I don’t “dislike” people trying to make a company change. There are ways to change companies from within, discreetly, by building consensus around those things you would like to change. It isn’t easy, and there is no guarantee of success. Often people trying to do exactly that end up losing their positions, or end up not advancing, as a result of being “out of step” with the culture.
That doesn’t appear to be what’s happening here at all, though. You have employees trying to publicly exert pressure on management. You cannot do that and expect no consequences.
Possibly.
> in the public eye
I seriously doubt that. People are busy and have a lot of things to be concerned about. The general perception of SV employees doesn't seem to be very favorable from what I've seen, either within the Bay Area or beyond. The average worker in middle America is not going to feel much compassion for people making $200k a year who end up out of work because they publicly challenge their employer.
> and with its workforce.
That's the calculus that they (Google management) needs to compute. How do they deal with this situation without angering so many people that they end up losing people they want to retain.

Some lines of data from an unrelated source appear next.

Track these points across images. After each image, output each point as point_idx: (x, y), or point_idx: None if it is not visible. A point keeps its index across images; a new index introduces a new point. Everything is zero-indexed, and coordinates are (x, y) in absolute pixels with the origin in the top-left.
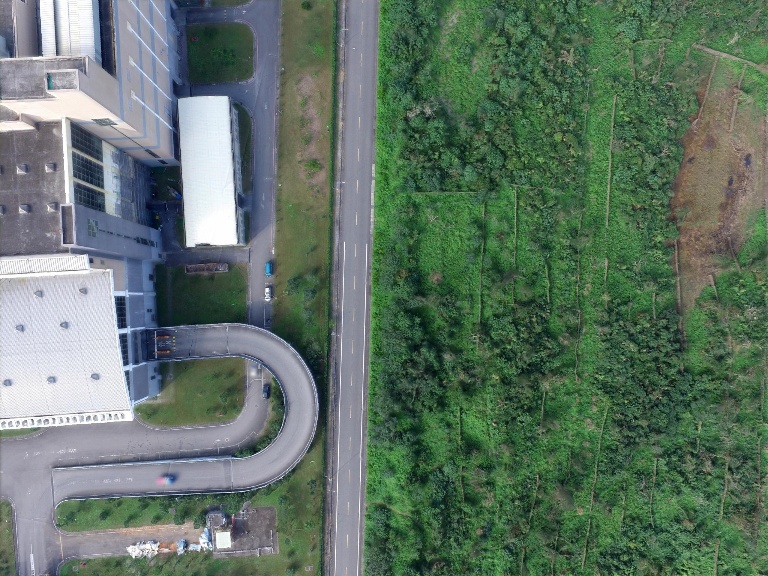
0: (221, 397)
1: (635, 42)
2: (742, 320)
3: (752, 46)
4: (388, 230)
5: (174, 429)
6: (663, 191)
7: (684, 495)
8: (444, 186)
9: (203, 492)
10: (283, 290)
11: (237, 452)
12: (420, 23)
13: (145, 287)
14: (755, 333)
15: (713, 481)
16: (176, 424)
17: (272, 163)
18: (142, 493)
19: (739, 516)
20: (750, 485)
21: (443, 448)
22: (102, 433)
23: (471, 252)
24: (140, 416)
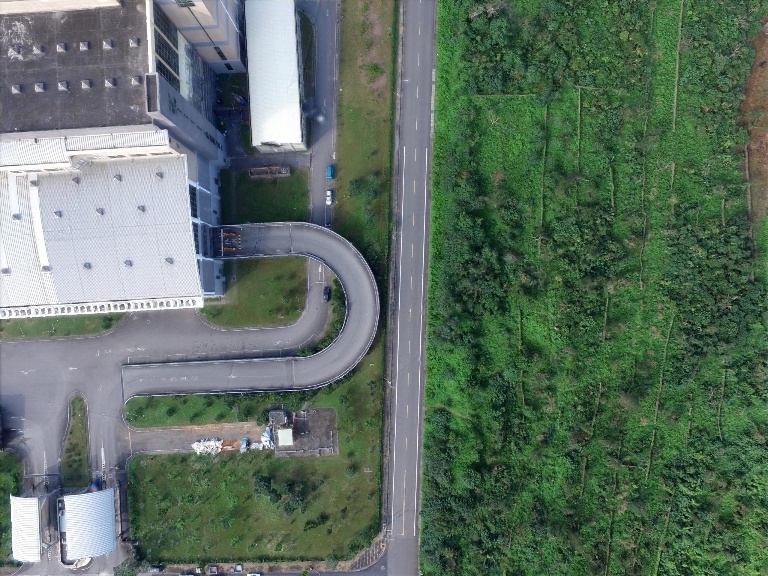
0: (284, 297)
1: None
2: None
3: None
4: (448, 134)
5: (237, 330)
6: (733, 94)
7: (754, 408)
8: (505, 89)
9: (266, 390)
10: (344, 194)
11: (299, 351)
12: None
13: (211, 188)
14: None
15: None
16: (239, 325)
17: (333, 69)
18: (207, 391)
19: None
20: None
21: (503, 354)
22: (169, 333)
23: (533, 155)
24: (205, 316)
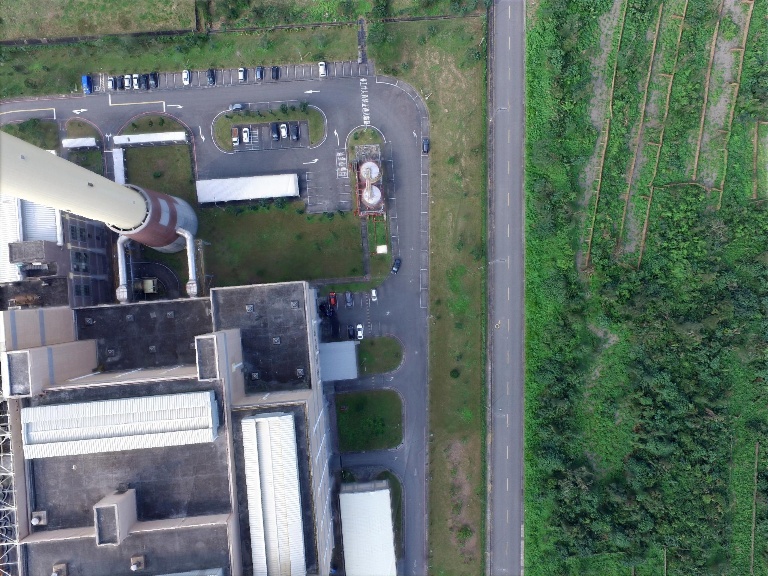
0: None
1: None
2: None
3: None
4: None
5: None
6: None
7: None
8: (594, 548)
9: None
10: None
11: None
12: None
13: None
14: None
15: None
16: None
17: (423, 529)
18: None
19: None
20: None
21: None
22: None
23: None
24: None
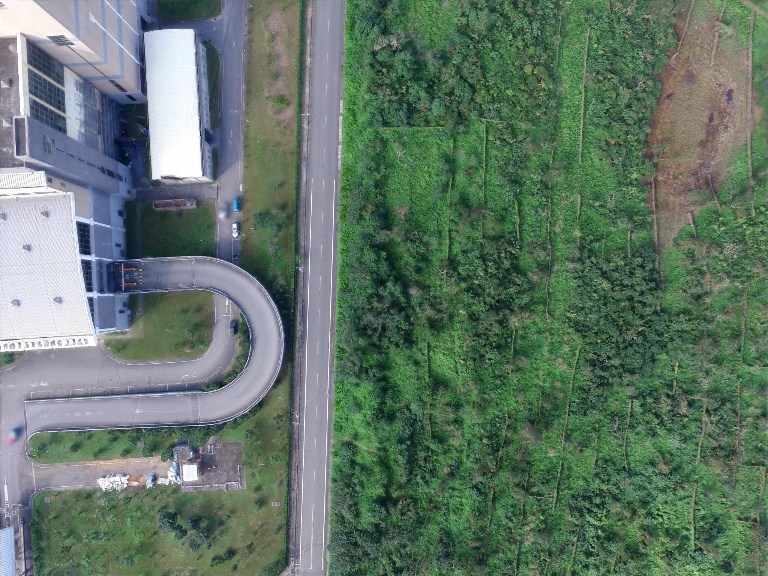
0: (188, 331)
1: None
2: (721, 258)
3: None
4: (356, 166)
5: (143, 364)
6: (639, 127)
7: (660, 438)
8: (412, 121)
9: (170, 425)
10: (250, 226)
11: (204, 386)
12: None
13: (113, 221)
14: (734, 271)
15: (690, 424)
16: (145, 359)
17: (240, 100)
18: (112, 426)
19: (716, 459)
20: (729, 428)
21: (411, 386)
22: (73, 367)
23: (439, 188)
24: (110, 350)
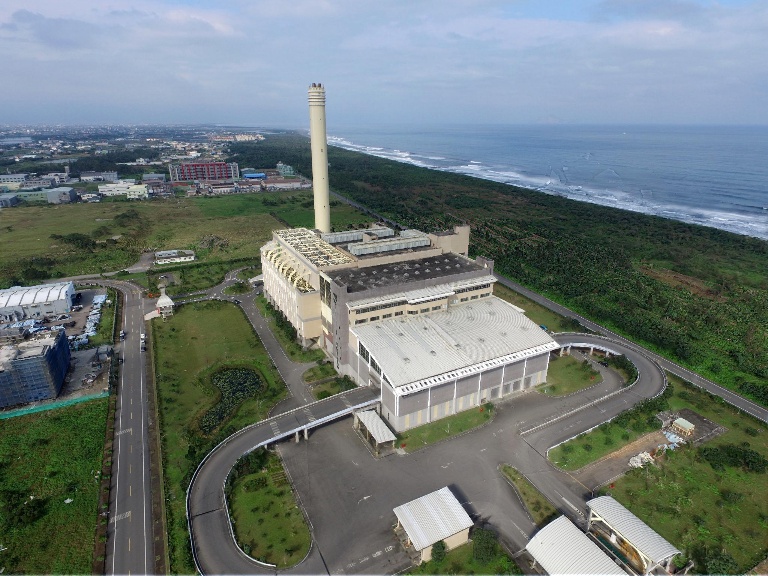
0: None
1: None
2: None
3: None
4: None
5: (574, 393)
6: None
7: None
8: None
9: None
10: None
11: (626, 383)
12: None
13: None
14: (767, 298)
15: None
16: None
17: None
18: None
19: None
20: None
21: (725, 359)
22: (533, 408)
23: None
24: (547, 391)
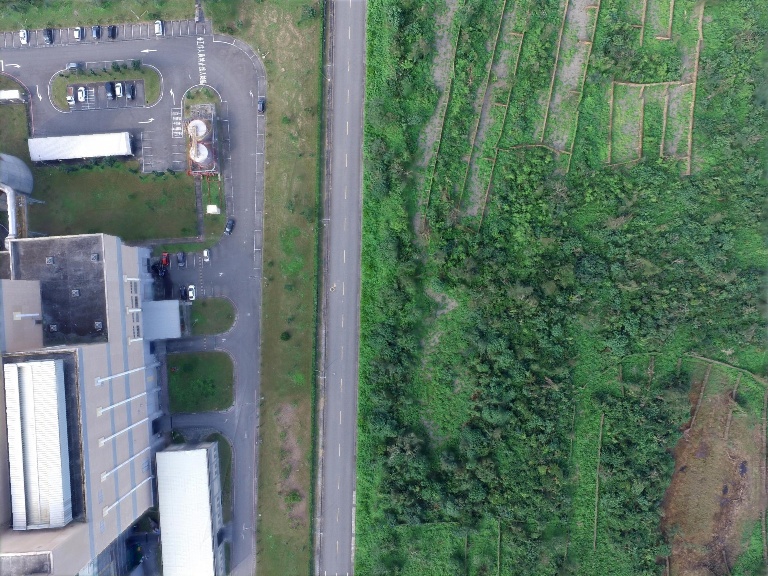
0: None
1: (623, 357)
2: None
3: (747, 353)
4: (369, 559)
5: None
6: (653, 509)
7: None
8: (425, 517)
9: None
10: None
11: None
12: (400, 350)
13: None
14: None
15: None
16: None
17: (252, 493)
18: None
19: None
20: None
21: None
22: None
23: None
24: None
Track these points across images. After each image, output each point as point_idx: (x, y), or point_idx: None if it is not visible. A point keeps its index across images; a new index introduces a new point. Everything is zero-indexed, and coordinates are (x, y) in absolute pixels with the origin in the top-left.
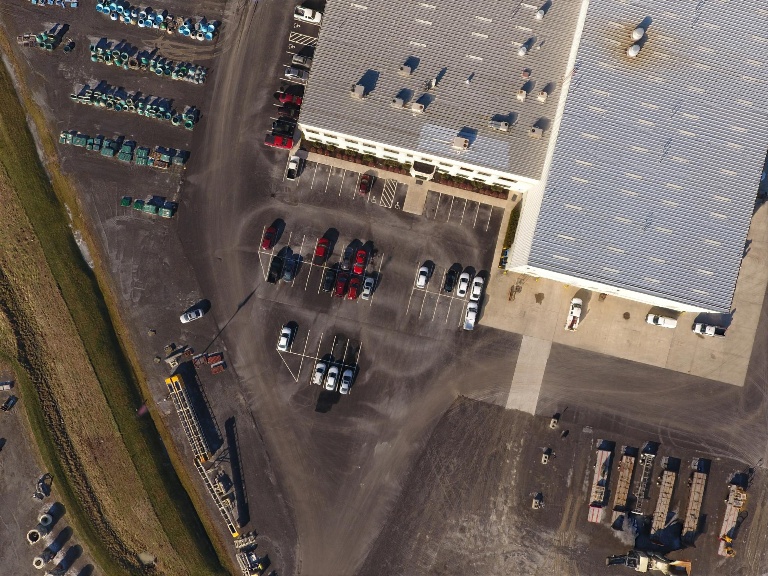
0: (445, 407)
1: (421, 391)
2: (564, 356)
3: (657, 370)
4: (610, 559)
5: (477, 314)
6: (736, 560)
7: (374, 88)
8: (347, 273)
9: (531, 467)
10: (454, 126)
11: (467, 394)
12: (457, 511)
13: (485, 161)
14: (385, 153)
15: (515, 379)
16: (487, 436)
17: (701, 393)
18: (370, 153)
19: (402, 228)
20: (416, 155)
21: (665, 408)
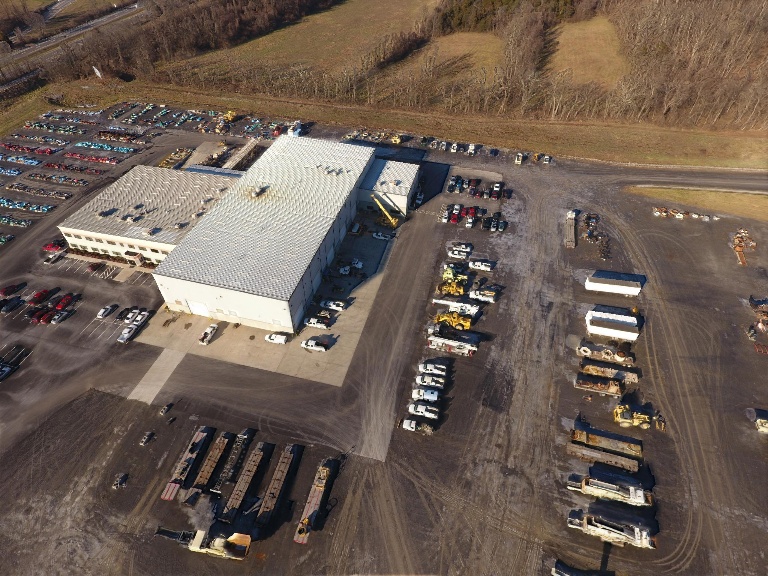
0: (74, 397)
1: (60, 384)
2: (193, 362)
3: (268, 373)
4: (160, 527)
5: (135, 335)
6: (320, 556)
7: (112, 214)
8: (51, 309)
9: (128, 449)
10: (149, 227)
11: (98, 387)
12: (33, 491)
13: (160, 240)
14: (111, 248)
15: (145, 377)
16: (99, 421)
17: (303, 390)
18: (106, 252)
19: (107, 288)
20: (124, 242)
21: (269, 401)
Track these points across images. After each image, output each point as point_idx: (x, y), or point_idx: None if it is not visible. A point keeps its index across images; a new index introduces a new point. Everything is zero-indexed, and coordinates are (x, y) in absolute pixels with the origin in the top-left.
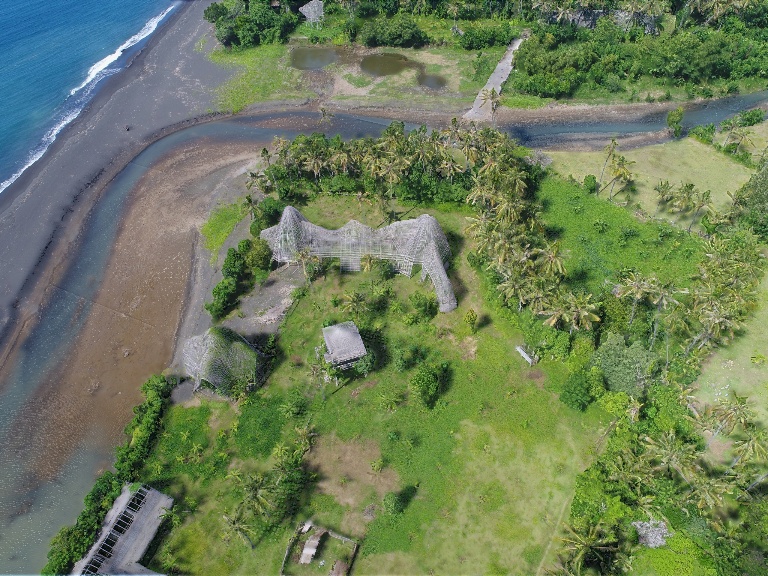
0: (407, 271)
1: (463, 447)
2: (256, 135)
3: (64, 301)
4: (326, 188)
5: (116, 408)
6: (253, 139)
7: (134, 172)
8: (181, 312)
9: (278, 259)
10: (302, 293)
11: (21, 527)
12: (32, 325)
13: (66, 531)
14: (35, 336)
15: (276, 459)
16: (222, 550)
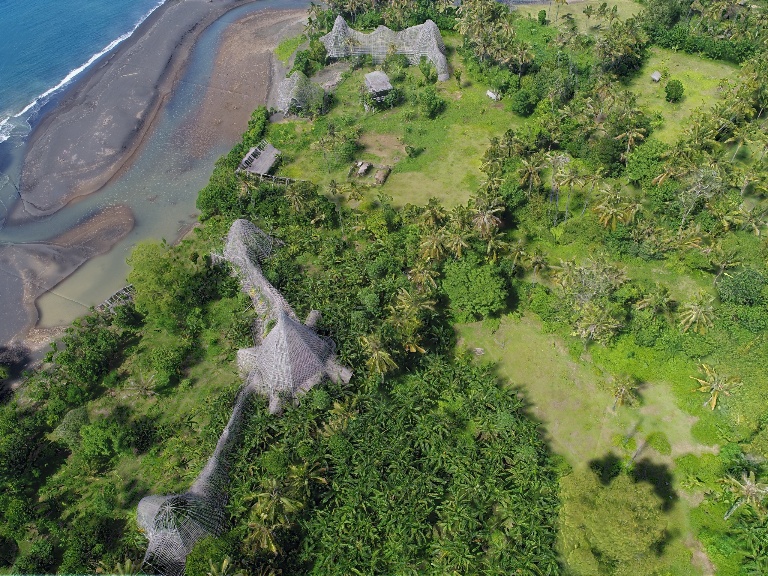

The other side of that is of course the absolute disinterest in keeping people who are not key contributors but are likely to be "activist".
FWIW, I know ~50 people at Google, and although I am not in touch with most of them on a very regular basis, of the ones I have been in touch with exactly 0 of them have any sympathy for the positions of the people who are making a public scene.
What they are concerned with is the company being seen as a place where people are running amok and the work isn't seen as the first priority by the employees. That can be demoralizing to the rest of the staff who are interested in having impact and can affect recruiting if potential recruits think the company is a big hot mess.
Most likely, you aren't agreeing with all what your company does. There has to be some decision, either in management, or in product direction, or anything, that you disagree with and you tried, or will try, to change that. Is the solution simply to quit and get another job? Do you simply quit because improving that part is too complex? Or do you persevere because you believe in the company and think it can become so much better?
Making documents and calendars accessible is one example of Google’s “open culture.” When these features are abused in an attempt to strong arm a company or coworkers into kowtowing to each of your demands, that’s sabotage of the company’s culture at the expense of tens of thousands of your coworkers who may not share your political views on every issue. Say your piece, keep saying it if you feel so compelled, but don’t cross the line into unethical behavior and cry “retaliation!” when you’re caught.
Or people aren't fooled by the positive coverage for fired workers and political agitators and know what's really going on, and this has absolutely nothing to do with union busting, just individuals who can't tell a workplace from a culture war battlefield.